Germany is a dynamic, vibrant country steeped in tradition and culture. Home of world-renowned figures such as Beethoven, Mozart and Goethe, its rich artistic and literary heritage far outshines its difficult and turbulent history. Famous for its award-winning beers, characteristic cuisine, successful automotive industries and championship sports teams, Germany has cemented its place as one of Europe's finest countries in which to live.
Planning Your Move
Moving abroad is a big step, so it's important to make sure it's definitely the right choice for you and your family. Here are some suggestions to help prepare you for the decision.

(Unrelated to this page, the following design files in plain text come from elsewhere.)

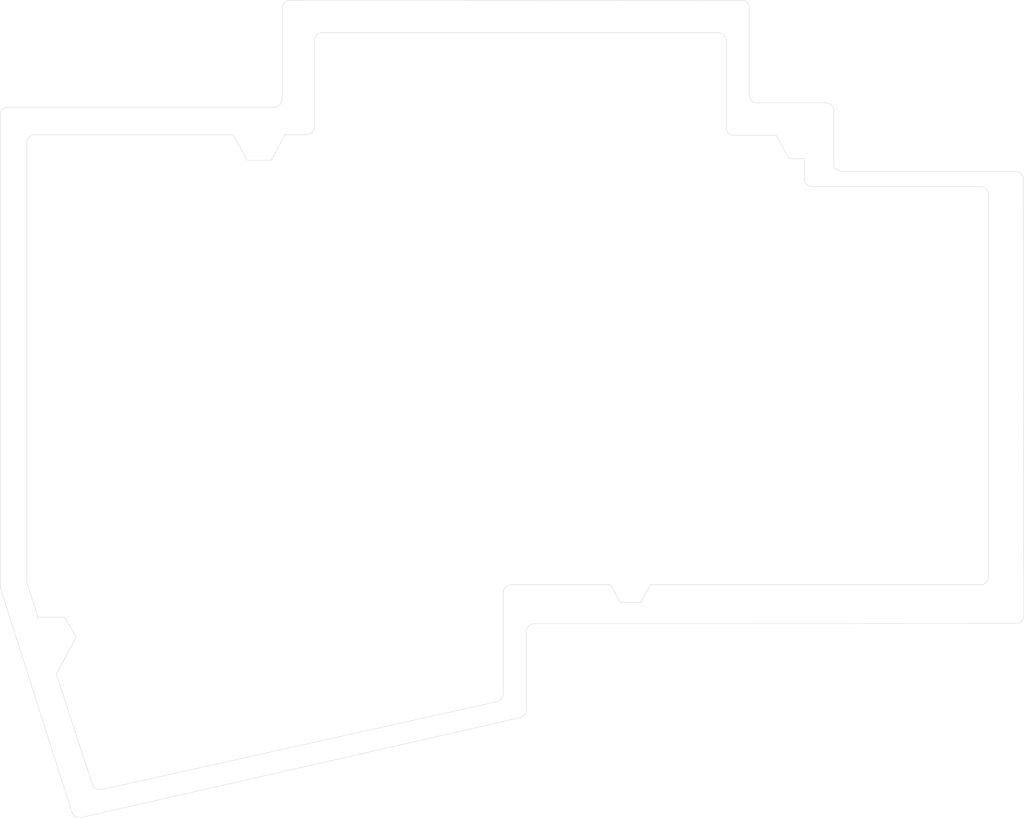
<source format=kicad_pcb>
(kicad_pcb
	(version 20241229)
	(generator "pcbnew")
	(generator_version "9.0")
	(general
		(thickness 1.6)
		(legacy_teardrops no)
	)
	(paper "A4")
	(layers
		(0 "F.Cu" signal)
		(2 "B.Cu" signal)
		(9 "F.Adhes" user "F.Adhesive")
		(11 "B.Adhes" user "B.Adhesive")
		(13 "F.Paste" user)
		(15 "B.Paste" user)
		(5 "F.SilkS" user "F.Silkscreen")
		(7 "B.SilkS" user "B.Silkscreen")
		(1 "F.Mask" user)
		(3 "B.Mask" user)
		(17 "Dwgs.User" user "User.Drawings")
		(19 "Cmts.User" user "User.Comments")
		(21 "Eco1.User" user "User.Eco1")
		(23 "Eco2.User" user "User.Eco2")
		(25 "Edge.Cuts" user)
		(27 "Margin" user)
		(31 "F.CrtYd" user "F.Courtyard")
		(29 "B.CrtYd" user "B.Courtyard")
		(35 "F.Fab" user)
		(33 "B.Fab" user)
		(39 "User.1" user)
		(41 "User.2" user)
		(43 "User.3" user)
		(45 "User.4" user)
	)
	(setup
		(pad_to_mask_clearance 0)
		(allow_soldermask_bridges_in_footprints no)
		(tenting front back)
		(pcbplotparams
			(layerselection 0x00000000_00000000_55555555_57555570)
			(plot_on_all_layers_selection 0x00000000_00000000_00000000_02000000)
			(disableapertmacros no)
			(usegerberextensions no)
			(usegerberattributes yes)
			(usegerberadvancedattributes yes)
			(creategerberjobfile no)
			(dashed_line_dash_ratio 12.000000)
			(dashed_line_gap_ratio 3.000000)
			(svgprecision 4)
			(plotframeref no)
			(mode 1)
			(useauxorigin no)
			(hpglpennumber 1)
			(hpglpenspeed 20)
			(hpglpendiameter 15.000000)
			(pdf_front_fp_property_popups yes)
			(pdf_back_fp_property_popups yes)
			(pdf_metadata yes)
			(pdf_single_document no)
			(dxfpolygonmode yes)
			(dxfimperialunits yes)
			(dxfusepcbnewfont yes)
			(psnegative no)
			(psa4output no)
			(plot_black_and_white yes)
			(plotinvisibletext no)
			(sketchpadsonfab no)
			(plotpadnumbers no)
			(hidednponfab no)
			(sketchdnponfab yes)
			(crossoutdnponfab yes)
			(subtractmaskfromsilk no)
			(outputformat 4)
			(mirror no)
			(drillshape 0)
			(scaleselection 1)
			(outputdirectory "../order_anymany/")
		)
	)
	(net 0 "")
	(gr_line
		(start 78.365651 61.1375)
		(end 44.965858 61.1375)
		(stroke
			(width 0.05)
			(type default)
		)
		(layer "Edge.Cuts")
		(uuid "00595814-4d6b-4d9a-a446-f5e6d3e638c3")
	)
	(gr_arc
		(start 149.6 69.2)
		(mid 148.892893 68.907107)
		(end 148.6 68.2)
		(stroke
			(width 0.05)
			(type default)
		)
		(layer "Edge.Cuts")
		(uuid "04274d0d-b19e-47d3-8b75-6b1a320b0067")
	)
	(gr_line
		(start 143 67.6)
		(end 144.9 67.6)
		(stroke
			(width 0.05)
			(type default)
		)
		(layer "Edge.Cuts")
		(uuid "04f26966-d356-4db1-931a-dc4775e4481c")
	)
	(gr_line
		(start 80.36523 47.737079)
		(end 136.999574 47.712933)
		(stroke
			(width 0.05)
			(type default)
		)
		(layer "Edge.Cuts")
		(uuid "0b00b1b0-4b65-462b-9b30-dcdd126b3533")
	)
	(gr_line
		(start 167 71.1)
		(end 145.9 71.1)
		(stroke
			(width 0.05)
			(type default)
		)
		(layer "Edge.Cuts")
		(uuid "14fdef0c-7c9e-4ba6-ae35-6692fa7662f7")
	)
	(gr_line
		(start 78 67.8)
		(end 79.7 64.6)
		(stroke
			(width 0.05)
			(type default)
		)
		(layer "Edge.Cuts")
		(uuid "1675cb08-a62d-4ff7-acee-07a5aae5b71d")
	)
	(gr_line
		(start 121.8 123.3)
		(end 124.4 123.3)
		(stroke
			(width 0.05)
			(type default)
		)
		(layer "Edge.Cuts")
		(uuid "1c67ab4b-1c96-42d7-a8da-6917ee434cff")
	)
	(gr_line
		(start 83.4 52.8)
		(end 83.4 63.6)
		(stroke
			(width 0.05)
			(type default)
		)
		(layer "Edge.Cuts")
		(uuid "21f31455-a352-409d-9437-f7a2abd3381a")
	)
	(gr_line
		(start 73.2 64.6)
		(end 48.3 64.6)
		(stroke
			(width 0.05)
			(type default)
		)
		(layer "Edge.Cuts")
		(uuid "236d2e5a-0cbe-414d-9363-a70cdf968df6")
	)
	(gr_line
		(start 125.6 121.1)
		(end 167 121.1)
		(stroke
			(width 0.05)
			(type default)
		)
		(layer "Edge.Cuts")
		(uuid "26b2f642-9127-4419-b463-3bd50c4cdc0d")
	)
	(gr_arc
		(start 110 126.999389)
		(mid 110.292681 126.292505)
		(end 110.999389 125.99939)
		(stroke
			(width 0.05)
			(type default)
		)
		(layer "Edge.Cuts")
		(uuid "29ecd84e-fea9-4562-8af9-a4378fc1ddce")
	)
	(gr_arc
		(start 167 71.1)
		(mid 167.707107 71.392893)
		(end 168 72.1)
		(stroke
			(width 0.05)
			(type default)
		)
		(layer "Edge.Cuts")
		(uuid "2a703e74-8bd2-4626-86e8-c7078a36857d")
	)
	(gr_arc
		(start 54.139956 150.312491)
		(mid 53.412897 150.199695)
		(end 52.959724 149.62005)
		(stroke
			(width 0.05)
			(type default)
		)
		(layer "Edge.Cuts")
		(uuid "2b2461b2-d952-4d0b-94a1-ce4ab81a0b5a")
	)
	(gr_line
		(start 52.1 125.2)
		(end 53.5 127.7)
		(stroke
			(width 0.05)
			(type default)
		)
		(layer "Edge.Cuts")
		(uuid "36254e76-0979-4bc3-afb6-e2822719289c")
	)
	(gr_arc
		(start 43.965858 62.137707)
		(mid 44.258682 61.430487)
		(end 44.965858 61.1375)
		(stroke
			(width 0.05)
			(type default)
		)
		(layer "Edge.Cuts")
		(uuid "3c83ce3f-2817-4c66-b0c0-2cc1443d2869")
	)
	(gr_line
		(start 120.6 121.1)
		(end 108.1 121.1)
		(stroke
			(width 0.05)
			(type default)
		)
		(layer "Edge.Cuts")
		(uuid "3d703996-8da1-4c77-9085-efcb1495ca01")
	)
	(gr_arc
		(start 145.9 71.1)
		(mid 145.192893 70.807107)
		(end 144.9 70.1)
		(stroke
			(width 0.05)
			(type default)
		)
		(layer "Edge.Cuts")
		(uuid "3e3db66e-deca-4c2c-95db-79d2a3134f03")
	)
	(gr_line
		(start 139 60.6)
		(end 147.6 60.6)
		(stroke
			(width 0.05)
			(type default)
		)
		(layer "Edge.Cuts")
		(uuid "43d8873a-a658-4ce6-9cb4-49e4d2349d7f")
	)
	(gr_line
		(start 54.139956 150.312491)
		(end 109.221904 137.777077)
		(stroke
			(width 0.05)
			(type default)
		)
		(layer "Edge.Cuts")
		(uuid "44d659dd-5fd5-4942-b5a4-bbfba04cb953")
	)
	(gr_line
		(start 47.3 65.6)
		(end 47.3 120.8)
		(stroke
			(width 0.05)
			(type default)
		)
		(layer "Edge.Cuts")
		(uuid "455d5c43-b320-4c28-a2aa-5edd37773e51")
	)
	(gr_line
		(start 56.68662 146.802973)
		(end 106.316931 135.774015)
		(stroke
			(width 0.05)
			(type default)
		)
		(layer "Edge.Cuts")
		(uuid "46410906-9705-4592-9a04-187cb6449bbb")
	)
	(gr_line
		(start 110 136.802009)
		(end 110 126.999389)
		(stroke
			(width 0.05)
			(type default)
		)
		(layer "Edge.Cuts")
		(uuid "49c93c09-d809-43d9-b516-ae89a76c56fc")
	)
	(gr_arc
		(start 79.365651 60.1375)
		(mid 79.072755 60.844589)
		(end 78.365651 61.1375)
		(stroke
			(width 0.05)
			(type default)
		)
		(layer "Edge.Cuts")
		(uuid "4cc9d989-1323-4b20-af6a-76084b916d62")
	)
	(gr_line
		(start 172.4014 70.198599)
		(end 172.478151 124.9625)
		(stroke
			(width 0.05)
			(type default)
		)
		(layer "Edge.Cuts")
		(uuid "5abef449-3cf4-4d7d-b2ae-8a0686e87d10")
	)
	(gr_line
		(start 120.6 121.1)
		(end 121.8 123.3)
		(stroke
			(width 0.05)
			(type default)
		)
		(layer "Edge.Cuts")
		(uuid "5caac77c-10f8-4c45-8dcd-f427bb09996a")
	)
	(gr_line
		(start 141.4 64.7)
		(end 143 67.6)
		(stroke
			(width 0.05)
			(type default)
		)
		(layer "Edge.Cuts")
		(uuid "5cc72ba9-a933-4787-8239-969c0b0081d7")
	)
	(gr_arc
		(start 168 120.1)
		(mid 167.707107 120.807107)
		(end 167 121.1)
		(stroke
			(width 0.05)
			(type default)
		)
		(layer "Edge.Cuts")
		(uuid "5da9ff0d-b2ae-4d4b-9b48-c38055887fcc")
	)
	(gr_line
		(start 73.2 64.6)
		(end 75 67.8)
		(stroke
			(width 0.05)
			(type default)
		)
		(layer "Edge.Cuts")
		(uuid "5e36a611-42ae-4df3-aade-55dc876e41cf")
	)
	(gr_line
		(start 51.012616 132.295892)
		(end 55.518819 146.136372)
		(stroke
			(width 0.05)
			(type default)
		)
		(layer "Edge.Cuts")
		(uuid "6a5d158c-d827-48eb-9c80-d10acc3423fa")
	)
	(gr_line
		(start 107.1 134.797828)
		(end 107.1 122.1)
		(stroke
			(width 0.05)
			(type default)
		)
		(layer "Edge.Cuts")
		(uuid "7004c7ea-fc57-4ae3-8dfe-ca219ee6757d")
	)
	(gr_line
		(start 79.365651 48.737079)
		(end 79.365651 60.1375)
		(stroke
			(width 0.05)
			(type default)
		)
		(layer "Edge.Cuts")
		(uuid "7fa6ad4d-210b-4961-abdc-cf006c29ea8a")
	)
	(gr_line
		(start 47.3 120.8)
		(end 48.710265 125.196708)
		(stroke
			(width 0.05)
			(type default)
		)
		(layer "Edge.Cuts")
		(uuid "82eca472-1fe4-468c-85a6-1b7072752aa8")
	)
	(gr_line
		(start 148.6 61.6)
		(end 148.6 68.2)
		(stroke
			(width 0.05)
			(type default)
		)
		(layer "Edge.Cuts")
		(uuid "84946ec4-1a03-4c53-ba64-080052b6ad12")
	)
	(gr_arc
		(start 79.365651 48.737079)
		(mid 79.658406 48.030153)
		(end 80.36523 47.737079)
		(stroke
			(width 0.05)
			(type default)
		)
		(layer "Edge.Cuts")
		(uuid "84a1a03f-274a-4622-bc97-7d3495dcea62")
	)
	(gr_arc
		(start 139 60.6)
		(mid 138.292893 60.307107)
		(end 138 59.6)
		(stroke
			(width 0.05)
			(type default)
		)
		(layer "Edge.Cuts")
		(uuid "9064ff41-a7ed-4b71-8d35-b045f3922879")
	)
	(gr_line
		(start 75 67.8)
		(end 78 67.8)
		(stroke
			(width 0.05)
			(type default)
		)
		(layer "Edge.Cuts")
		(uuid "935e3c91-1d51-4c8e-8c42-0c1c9f97ced0")
	)
	(gr_line
		(start 82.4 64.6)
		(end 79.7 64.6)
		(stroke
			(width 0.05)
			(type default)
		)
		(layer "Edge.Cuts")
		(uuid "95ed9c76-e0a2-413a-852e-952d058ded16")
	)
	(gr_arc
		(start 56.68662 146.802973)
		(mid 55.973959 146.695252)
		(end 55.518819 146.136372)
		(stroke
			(width 0.05)
			(type default)
		)
		(layer "Edge.Cuts")
		(uuid "97c5bd6e-022c-4bbd-bb6e-bb1f6e7e04cf")
	)
	(gr_line
		(start 134.1 51.8)
		(end 84.4 51.8)
		(stroke
			(width 0.05)
			(type default)
		)
		(layer "Edge.Cuts")
		(uuid "a3543df8-8360-4b41-892a-df067fcd64ea")
	)
	(gr_arc
		(start 44.025412 121.610664)
		(mid 43.990032 121.46065)
		(end 43.978119 121.306981)
		(stroke
			(width 0.05)
			(type default)
		)
		(layer "Edge.Cuts")
		(uuid "a72cf43c-5363-4df8-bc86-d759060f1deb")
	)
	(gr_arc
		(start 172.478151 124.9625)
		(mid 172.185258 125.669607)
		(end 171.478151 125.9625)
		(stroke
			(width 0.05)
			(type default)
		)
		(layer "Edge.Cuts")
		(uuid "abdfb4ad-a621-45ef-bb3b-0fc45a350c6b")
	)
	(gr_arc
		(start 107.1 134.797828)
		(mid 106.880031 135.42354)
		(end 106.316931 135.774015)
		(stroke
			(width 0.05)
			(type default)
		)
		(layer "Edge.Cuts")
		(uuid "af67304a-9ad3-40c7-b651-aba783c45f6b")
	)
	(gr_line
		(start 138 48.712932)
		(end 138 59.6)
		(stroke
			(width 0.05)
			(type default)
		)
		(layer "Edge.Cuts")
		(uuid "b255395e-e8ef-4f86-a850-28c06df0b19d")
	)
	(gr_line
		(start 53.5 127.7)
		(end 51.012616 132.295892)
		(stroke
			(width 0.05)
			(type default)
		)
		(layer "Edge.Cuts")
		(uuid "b3e4b81a-7fb8-4786-94e5-0471892d5f08")
	)
	(gr_line
		(start 168 120.1)
		(end 168 72.1)
		(stroke
			(width 0.05)
			(type default)
		)
		(layer "Edge.Cuts")
		(uuid "b7ad49fb-8cd8-43d0-84cf-c0bda3924194")
	)
	(gr_arc
		(start 110 136.802009)
		(mid 109.781631 137.425741)
		(end 109.221904 137.777077)
		(stroke
			(width 0.05)
			(type default)
		)
		(layer "Edge.Cuts")
		(uuid "b82c5d44-2219-41a6-8b2f-5a94645abcda")
	)
	(gr_arc
		(start 134.1 51.8)
		(mid 134.807107 52.092893)
		(end 135.1 52.8)
		(stroke
			(width 0.05)
			(type default)
		)
		(layer "Edge.Cuts")
		(uuid "b94c96fa-71eb-4848-862a-d71a34c95922")
	)
	(gr_arc
		(start 83.4 63.6)
		(mid 83.107107 64.307107)
		(end 82.4 64.6)
		(stroke
			(width 0.05)
			(type default)
		)
		(layer "Edge.Cuts")
		(uuid "be758f65-ff19-4759-80fe-ddc6136f4f46")
	)
	(gr_arc
		(start 136.999574 47.712933)
		(mid 137.706956 48.005675)
		(end 138 48.712932)
		(stroke
			(width 0.05)
			(type default)
		)
		(layer "Edge.Cuts")
		(uuid "bedc0b29-75e4-4740-94f1-1055286a0efc")
	)
	(gr_arc
		(start 107.1 122.1)
		(mid 107.392893 121.392893)
		(end 108.1 121.1)
		(stroke
			(width 0.05)
			(type default)
		)
		(layer "Edge.Cuts")
		(uuid "bee99053-6b8a-4a4d-82b7-3b157fb02517")
	)
	(gr_arc
		(start 47.3 65.6)
		(mid 47.592893 64.892893)
		(end 48.3 64.6)
		(stroke
			(width 0.05)
			(type default)
		)
		(layer "Edge.Cuts")
		(uuid "c0639484-a282-4384-8516-c1690eea1e61")
	)
	(gr_line
		(start 48.710265 125.196708)
		(end 52.1 125.2)
		(stroke
			(width 0.05)
			(type default)
		)
		(layer "Edge.Cuts")
		(uuid "c36735d0-cac7-4827-baff-959cfa46834a")
	)
	(gr_line
		(start 149.6 69.2)
		(end 171.401401 69.2)
		(stroke
			(width 0.05)
			(type default)
		)
		(layer "Edge.Cuts")
		(uuid "c75cbe63-14fb-4c08-a41a-4d051e624c6c")
	)
	(gr_line
		(start 44.025412 121.610664)
		(end 52.959724 149.62005)
		(stroke
			(width 0.05)
			(type default)
		)
		(layer "Edge.Cuts")
		(uuid "ca1a20d1-b198-4690-ac24-103694fdfb3c")
	)
	(gr_line
		(start 43.965858 62.137707)
		(end 43.978119 121.306981)
		(stroke
			(width 0.05)
			(type default)
		)
		(layer "Edge.Cuts")
		(uuid "cac5da83-b261-40c2-9f18-b386f2d197b0")
	)
	(gr_arc
		(start 147.6 60.6)
		(mid 148.307107 60.892893)
		(end 148.6 61.6)
		(stroke
			(width 0.05)
			(type default)
		)
		(layer "Edge.Cuts")
		(uuid "caf65f7a-d20b-402a-9f8a-83f2d4fb6bec")
	)
	(gr_arc
		(start 83.4 52.8)
		(mid 83.692893 52.092893)
		(end 84.4 51.8)
		(stroke
			(width 0.05)
			(type default)
		)
		(layer "Edge.Cuts")
		(uuid "d873112c-bd95-402c-83c8-65e05d78ec02")
	)
	(gr_line
		(start 124.4 123.3)
		(end 125.6 121.1)
		(stroke
			(width 0.05)
			(type default)
		)
		(layer "Edge.Cuts")
		(uuid "d9ccddcb-f959-4807-b68b-f327d6e4f3de")
	)
	(gr_line
		(start 144.9 70.1)
		(end 144.9 67.6)
		(stroke
			(width 0.05)
			(type default)
		)
		(layer "Edge.Cuts")
		(uuid "e26f287c-4fc0-4a5b-bafd-150a2f9a267c")
	)
	(gr_line
		(start 141.4 64.7)
		(end 136.1 64.7)
		(stroke
			(width 0.05)
			(type default)
		)
		(layer "Edge.Cuts")
		(uuid "e5ba1d4f-70ba-4d4c-910a-b0b3657ddaa6")
	)
	(gr_arc
		(start 136.1 64.7)
		(mid 135.392893 64.407107)
		(end 135.1 63.7)
		(stroke
			(width 0.05)
			(type default)
		)
		(layer "Edge.Cuts")
		(uuid "f4219855-499c-4b0b-bedb-a6e9ef44c05e")
	)
	(gr_arc
		(start 171.401401 69.2)
		(mid 172.108012 69.492398)
		(end 172.4014 70.198599)
		(stroke
			(width 0.05)
			(type default)
		)
		(layer "Edge.Cuts")
		(uuid "f4b39afa-2a4b-41c6-b962-5dee55d056a3")
	)
	(gr_line
		(start 135.1 63.7)
		(end 135.1 52.8)
		(stroke
			(width 0.05)
			(type default)
		)
		(layer "Edge.Cuts")
		(uuid "f9079225-158a-4ee3-b5c8-64fff5a6448c")
	)
	(gr_line
		(start 110.999389 125.99939)
		(end 171.478151 125.96245)
		(stroke
			(width 0.05)
			(type default)
		)
		(layer "Edge.Cuts")
		(uuid "fa90bb97-580b-49f4-ac55-fd2cb5fadf9d")
	)
	(embedded_fonts no)
)

</source>
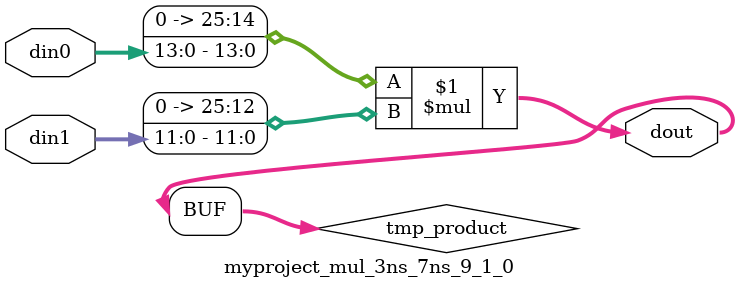
<source format=v>

`timescale 1 ns / 1 ps

  module myproject_mul_3ns_7ns_9_1_0(din0, din1, dout);
parameter ID = 1;
parameter NUM_STAGE = 0;
parameter din0_WIDTH = 14;
parameter din1_WIDTH = 12;
parameter dout_WIDTH = 26;

input [din0_WIDTH - 1 : 0] din0; 
input [din1_WIDTH - 1 : 0] din1; 
output [dout_WIDTH - 1 : 0] dout;

wire signed [dout_WIDTH - 1 : 0] tmp_product;










assign tmp_product = $signed({1'b0, din0}) * $signed({1'b0, din1});











assign dout = tmp_product;







endmodule

</source>
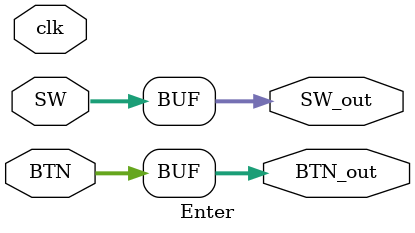
<source format=v>
`timescale 1ns / 1ps
module   Enter(input clk,
                input[4:0] BTN,	 // 5 buttons
                input[15:0] SW, 
                output[4:0] BTN_out,
                output[15:0] SW_out 
            );
	// TODO 防抖

    // always @(*) begin
    //     BTN_out = BTN;
    //     SW_out = SW;
    // end
	
    assign BTN_out = BTN;
    assign SW_out = SW;

endmodule

</source>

- Rent before you buy. Renting an apartment for a few months in Germany can give you invaluable experience of living there without making a big commitment. You can also use your time in Germany to look for potential employment options and acquaint yourself with the local language and customs. Berlin is renowned for its cheap, high quality rental properties so is an ideal place to start.
- Take part in a home exchange. These programs allow you to swap homes for an agreed period of time with a German family. Visit www.swapmycitypad.com, www.homeexchange.com, www.homeforexchange.com, and www.homelink.org.uk for information on how to sign up.
- Make sure your chosen area is suited to your needs. Look for schools if you have children, a hospital if you or a member of your family has specific healthcare needs, good public transport links, and other social amenities that will make life easier.
- If you are looking for a job in Germany, make some trips before your final move to scope the job market and secure a position. If you are planning on running your own business, do some market research in your chosen area to make sure your business will be welcome and profitable.
Your New Home
When you arrive in your new home in Germany you'll want to make sure that everything is set up ready for you to move in straight away. The complicated and often stressful process of buying or renting a house or flat is made all the more difficult when you have to travel long distances to view the property and are not always available to be on-site if problems should occur. Not only this, but if your German is not good, negotiating with the Estate Agent may prove tricky. Here are some tips to help you get the best start in your new home.
- Renting is more popular than buying in Germany and it is commonplace for people to rent their whole lives and never own a property.
- If you plan to rent be aware that you will be asked to pay an up-front deposit (Kaution) of up to three months' rent and to sign a rental agreement before you move in. You may also have to pay an agency fee to the Estate Agent (Makler) of up to two months' rent plus MwSt (Mehrwertsteuer, or VAT).
- Be aware of landlords trying to cut corners. Always ensure your deposit goes to a special joint bank account which requires signatures from both you and your landlord. If you pay the landlord directly you may have limited legal rights with regards your rental property.
- If given the option, always choose to leave your rental property unpainted. If you paint it before you leave you will be obligated to meet the landlord's standards, and you may have to pay the bill for a professional paint job if s/he isn't happy with how you've done it.
- Make sure you have legal insurance or are a member of the renter's association (Mietverein). This will protect you legally.
- Look out for möbliert (furnished), EBK (Einbaukuche, kitchen appliances are included), +Prov. (agency fees apply). This website (http://www.toytowngermany.com/wiki/Apartment_rental) provides a helpful list of more German rental terms and abbreviations.
- Buying a property in Germany is very similar to buying in the UK with a few exceptions: all arrangements are made through a Notary who acts as an independent go-between for all parties. The buyer is usually responsible for the Notary fees, which range from 2-7% of the property price; at the contract signing you will be expected to agree on a moving date and you may be liable for a compensation fee if you fail to move on the arranged date.
- There is no council tax in Germany, but energy bills are usually higher than they are in the UK.
- It is best to arrive in Germany on a weekday as all official buildings and offices are closed over the weekend.